В селе Чижик люди как раз выходили из церкви после обедни. С одним «дядьком» я разговорился.
 - Боже мий, да де ж правда? – спрашивал он у меня,- утром наш батюшка с амвону распевал: «Равноапостольному императору Францу-Иосифу подай, Господи, победу над врагами». А сейчас только: «Благочестивейшему  императору Николаю Александровичу даруй победу, Господи!» Як же понять, казаче? Что тогда я мог ответить этому старцу!?
   Фронт на многое открыл мне глаза. Впервые я понял что цари, кайзеры и всякие там императоры затем и сидят, чтобы обманывать свои же подданных. Во-вторых, что всякая там вера, христианская ли, католическая или сионистская - всё это вздор и дурман, направленный на тёмный невежественный народ. Вот когда я только начал узнавать истинных врагов. На фронте я пробыл с августа 1914 года по январь 1917 года. Хотя лично в боях бывал и мало, но понял одно -  какая же бестолковая, братоубийственная и слепая была эта война!

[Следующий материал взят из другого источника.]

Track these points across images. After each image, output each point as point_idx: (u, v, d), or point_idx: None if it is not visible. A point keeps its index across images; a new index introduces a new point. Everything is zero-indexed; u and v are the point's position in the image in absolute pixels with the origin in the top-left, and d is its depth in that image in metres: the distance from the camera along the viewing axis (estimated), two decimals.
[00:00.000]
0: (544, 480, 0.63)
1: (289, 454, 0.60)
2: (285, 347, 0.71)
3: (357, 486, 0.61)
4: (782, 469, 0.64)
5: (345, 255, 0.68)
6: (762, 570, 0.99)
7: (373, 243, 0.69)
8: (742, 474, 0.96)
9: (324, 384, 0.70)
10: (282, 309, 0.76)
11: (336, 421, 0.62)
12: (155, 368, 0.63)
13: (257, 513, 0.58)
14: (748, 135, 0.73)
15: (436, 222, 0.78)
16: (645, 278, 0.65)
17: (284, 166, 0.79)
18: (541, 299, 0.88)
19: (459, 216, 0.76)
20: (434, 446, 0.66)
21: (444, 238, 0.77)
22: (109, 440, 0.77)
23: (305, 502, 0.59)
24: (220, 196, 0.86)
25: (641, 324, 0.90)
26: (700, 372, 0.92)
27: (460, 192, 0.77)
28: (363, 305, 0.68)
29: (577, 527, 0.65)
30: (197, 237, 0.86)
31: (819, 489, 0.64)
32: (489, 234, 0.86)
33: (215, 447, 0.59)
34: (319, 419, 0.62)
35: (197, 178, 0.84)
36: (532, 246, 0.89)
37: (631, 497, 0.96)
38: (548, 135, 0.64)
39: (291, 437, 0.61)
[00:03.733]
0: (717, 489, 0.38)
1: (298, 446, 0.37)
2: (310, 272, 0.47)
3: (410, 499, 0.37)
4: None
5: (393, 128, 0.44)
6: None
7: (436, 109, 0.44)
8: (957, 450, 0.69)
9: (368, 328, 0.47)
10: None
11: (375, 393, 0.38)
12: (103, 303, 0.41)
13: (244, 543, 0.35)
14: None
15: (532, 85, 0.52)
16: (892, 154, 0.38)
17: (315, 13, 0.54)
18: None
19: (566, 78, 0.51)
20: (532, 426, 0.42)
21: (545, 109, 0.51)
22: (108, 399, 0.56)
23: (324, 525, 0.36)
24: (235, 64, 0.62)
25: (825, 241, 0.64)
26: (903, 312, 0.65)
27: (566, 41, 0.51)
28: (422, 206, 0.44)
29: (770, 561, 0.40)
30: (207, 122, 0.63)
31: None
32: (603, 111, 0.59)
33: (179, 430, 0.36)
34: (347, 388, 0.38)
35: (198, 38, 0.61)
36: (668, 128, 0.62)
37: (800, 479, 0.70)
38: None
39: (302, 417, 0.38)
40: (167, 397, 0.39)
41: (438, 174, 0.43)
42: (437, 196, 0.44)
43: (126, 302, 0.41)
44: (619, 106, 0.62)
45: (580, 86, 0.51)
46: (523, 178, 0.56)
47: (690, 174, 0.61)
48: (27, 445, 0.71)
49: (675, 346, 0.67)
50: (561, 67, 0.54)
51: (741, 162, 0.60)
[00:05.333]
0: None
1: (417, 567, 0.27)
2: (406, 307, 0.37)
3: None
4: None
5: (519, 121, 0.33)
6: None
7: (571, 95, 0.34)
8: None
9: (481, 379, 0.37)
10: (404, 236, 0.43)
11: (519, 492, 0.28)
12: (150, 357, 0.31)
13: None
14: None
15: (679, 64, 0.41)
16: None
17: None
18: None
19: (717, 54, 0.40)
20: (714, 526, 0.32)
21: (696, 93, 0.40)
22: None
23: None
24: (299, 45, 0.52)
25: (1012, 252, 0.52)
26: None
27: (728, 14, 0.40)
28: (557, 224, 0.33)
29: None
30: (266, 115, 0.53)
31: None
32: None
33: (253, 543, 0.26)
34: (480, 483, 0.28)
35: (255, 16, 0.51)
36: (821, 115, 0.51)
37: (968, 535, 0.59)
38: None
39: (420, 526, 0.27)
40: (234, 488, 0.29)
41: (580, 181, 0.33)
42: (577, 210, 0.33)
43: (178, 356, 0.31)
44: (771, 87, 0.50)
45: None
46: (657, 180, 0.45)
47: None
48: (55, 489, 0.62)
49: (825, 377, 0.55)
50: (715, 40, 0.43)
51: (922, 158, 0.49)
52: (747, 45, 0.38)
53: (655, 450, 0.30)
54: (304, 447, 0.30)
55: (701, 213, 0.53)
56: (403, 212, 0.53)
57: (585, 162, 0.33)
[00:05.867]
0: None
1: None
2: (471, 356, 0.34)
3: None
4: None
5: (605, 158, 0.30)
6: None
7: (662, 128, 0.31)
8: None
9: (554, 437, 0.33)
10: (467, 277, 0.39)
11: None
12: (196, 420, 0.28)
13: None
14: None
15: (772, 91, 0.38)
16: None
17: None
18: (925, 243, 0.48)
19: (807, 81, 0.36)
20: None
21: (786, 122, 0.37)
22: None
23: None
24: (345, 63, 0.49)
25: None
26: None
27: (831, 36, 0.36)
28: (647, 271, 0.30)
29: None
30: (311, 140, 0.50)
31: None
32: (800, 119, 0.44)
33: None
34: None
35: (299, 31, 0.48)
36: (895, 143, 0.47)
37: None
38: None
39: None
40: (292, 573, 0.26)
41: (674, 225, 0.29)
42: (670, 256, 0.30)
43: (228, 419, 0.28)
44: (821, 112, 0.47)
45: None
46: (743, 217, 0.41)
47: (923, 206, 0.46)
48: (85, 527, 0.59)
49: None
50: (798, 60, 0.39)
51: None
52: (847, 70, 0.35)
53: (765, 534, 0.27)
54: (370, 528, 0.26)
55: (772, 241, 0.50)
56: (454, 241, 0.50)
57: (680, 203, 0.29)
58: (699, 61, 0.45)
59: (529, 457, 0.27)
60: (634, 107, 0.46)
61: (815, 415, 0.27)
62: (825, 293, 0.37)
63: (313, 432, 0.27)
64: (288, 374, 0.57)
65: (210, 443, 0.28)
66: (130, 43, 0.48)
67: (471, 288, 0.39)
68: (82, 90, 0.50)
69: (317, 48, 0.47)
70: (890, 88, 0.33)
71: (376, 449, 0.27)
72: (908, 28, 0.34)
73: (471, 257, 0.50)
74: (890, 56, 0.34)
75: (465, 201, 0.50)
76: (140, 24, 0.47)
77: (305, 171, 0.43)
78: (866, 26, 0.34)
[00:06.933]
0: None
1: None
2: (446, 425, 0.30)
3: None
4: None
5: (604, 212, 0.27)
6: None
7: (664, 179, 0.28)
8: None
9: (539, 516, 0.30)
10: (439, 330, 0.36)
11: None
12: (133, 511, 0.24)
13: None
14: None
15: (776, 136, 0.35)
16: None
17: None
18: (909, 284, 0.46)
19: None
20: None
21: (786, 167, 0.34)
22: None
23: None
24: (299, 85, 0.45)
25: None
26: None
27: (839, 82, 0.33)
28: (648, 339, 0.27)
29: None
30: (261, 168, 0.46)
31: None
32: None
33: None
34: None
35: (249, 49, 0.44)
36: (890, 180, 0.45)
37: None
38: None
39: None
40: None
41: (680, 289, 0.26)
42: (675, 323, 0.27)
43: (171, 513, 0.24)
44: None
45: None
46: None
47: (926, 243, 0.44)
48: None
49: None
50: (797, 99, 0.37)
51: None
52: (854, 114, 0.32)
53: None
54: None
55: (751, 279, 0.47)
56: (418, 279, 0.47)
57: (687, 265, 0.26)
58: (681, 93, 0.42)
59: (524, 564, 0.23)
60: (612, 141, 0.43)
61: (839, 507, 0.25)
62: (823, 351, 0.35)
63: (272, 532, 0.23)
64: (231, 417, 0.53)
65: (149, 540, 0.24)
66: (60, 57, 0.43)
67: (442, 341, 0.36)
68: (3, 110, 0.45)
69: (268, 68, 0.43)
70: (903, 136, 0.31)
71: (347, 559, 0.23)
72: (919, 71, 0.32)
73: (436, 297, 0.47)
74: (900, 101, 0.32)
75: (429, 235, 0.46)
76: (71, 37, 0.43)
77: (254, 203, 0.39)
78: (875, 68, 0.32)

   Как человек низкого чина, простой и слегка грамотный казак, я отвоевал несколько в привилегированных условиях.  На мою долю не выпало таких суровых испытаний, как другим казакам или пехотным солдатам. Первое, что будучи сотенным, а в последствии и полковым писарем, я пользовался благосклонность начальства. Сам командир полка был почти добр ко мне и полушутя называл меня « своим полковым поэтом». Даже во многом поощрял, щадил моё дарование. Сам вызвался быть моим цензором и отчасти заказчиком.
- У Пушкина цензором был сам император Николай Павлович, а я уж буду у тебя. – добродушно говорил он.
В своё свободное время он вызывал меня с моим «Дневником».
 - Ну-с, милейший, покажи-ка, что ты написал там свеженького. Молодец!